BREAKOUT C: Normalization of ESG Metrics
Rapporteur: Ellen Abramowitz
Rina Kupferschmid-Rojas, UBS
- Riva Krut, Praxair
Learning How to Count: The Complexities for ESG Investors of Comparing Energy Efficiency and GHG Performance
- D. Scott Showalter and Gilroy Zuckerman, North Carolina State University
Investor’s Guide to Analyzing Company Sustainability Performance
This breakout section asked for investors to begin to question the metrics by which ESG is measured. The presenters argued that the standard metrics and equations used by ESG certification services do not always accurately reflect the progress a company is making towards their ESG goals. The speakers advocated for investors to reach out to the companies themselves with questions, and take a critical look at the numbers as they were presented.
The speakers shared their views that sustainability metrics can be misleading, difficult to recreate the methodology, and thus are not a finalized issue. They suggested alternative ways to compute ESG metrics that would simplify calculations and normalize the data. The first topic discussed was about normalizing carbon emissions to a standard currency, adjusted for inflation. This would look at the intensity per unit produced, based on a standard metric and would reduce the appearance in fluctuations of data over time.

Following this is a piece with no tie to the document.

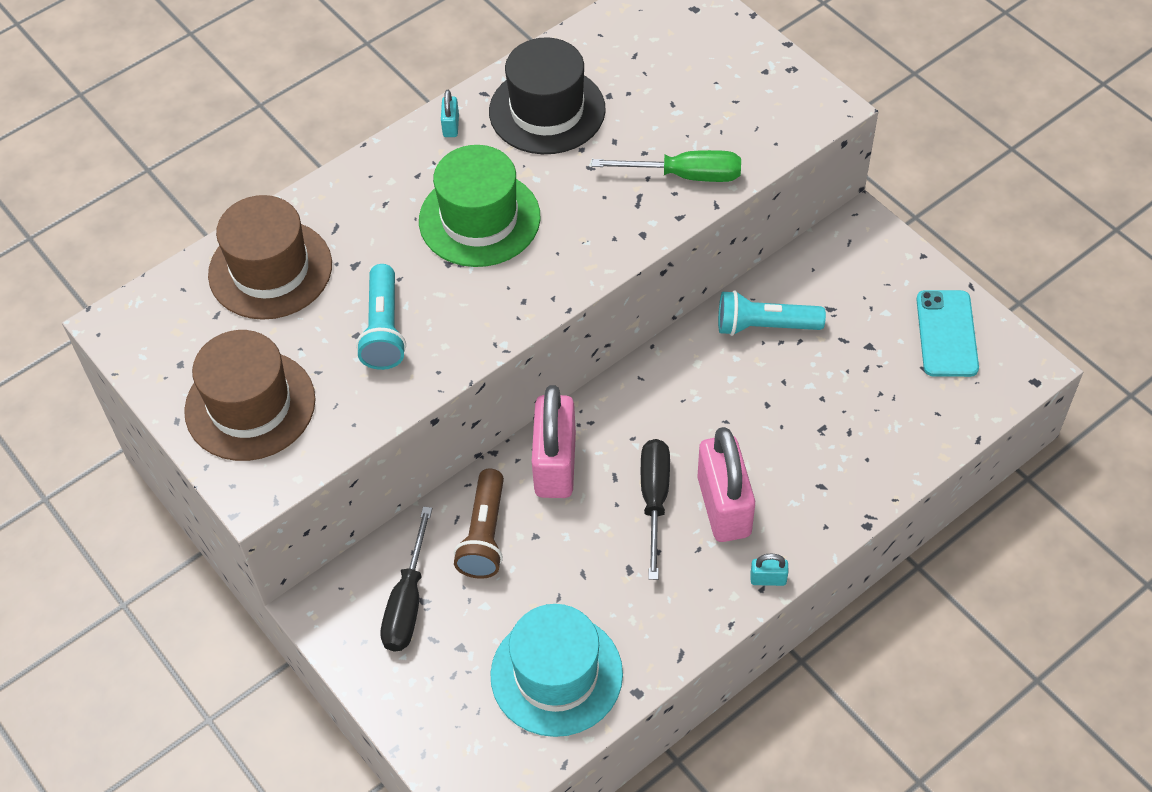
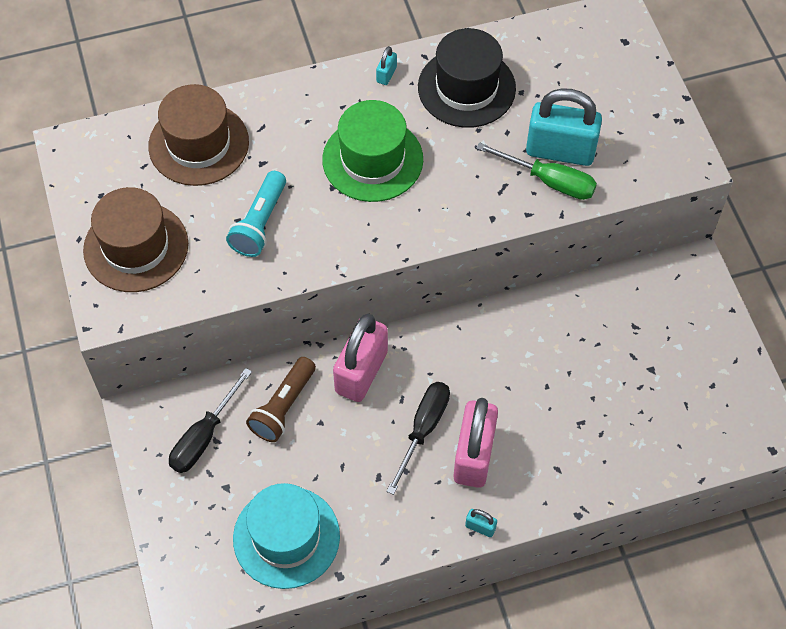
camera: 20 degrees right, 5 degrees up
turquoise flashlight [718,290,826,336] -> none
turquoise phone [916,290,979,377] -> none
none -> turquoise padlock [526,88,602,166]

The second topic presented was “flexible budgeting,” a way to measure performance relative to expectations. This would account for energy efficiency changes and improve additionality assessment.
The audience raised several questions. Some asked about the methodology, suggesting purchasing power parity as a currency metric. Others were interested in a cash flow analysis, using the described metrics. Still others questioned whether the audience was investors, or those that collect the data. The panel concluded that investor interest in metrics was most likely to drive companies to change their actions – whether that be in reporting or supply chain, and the discussion around metrics must continue.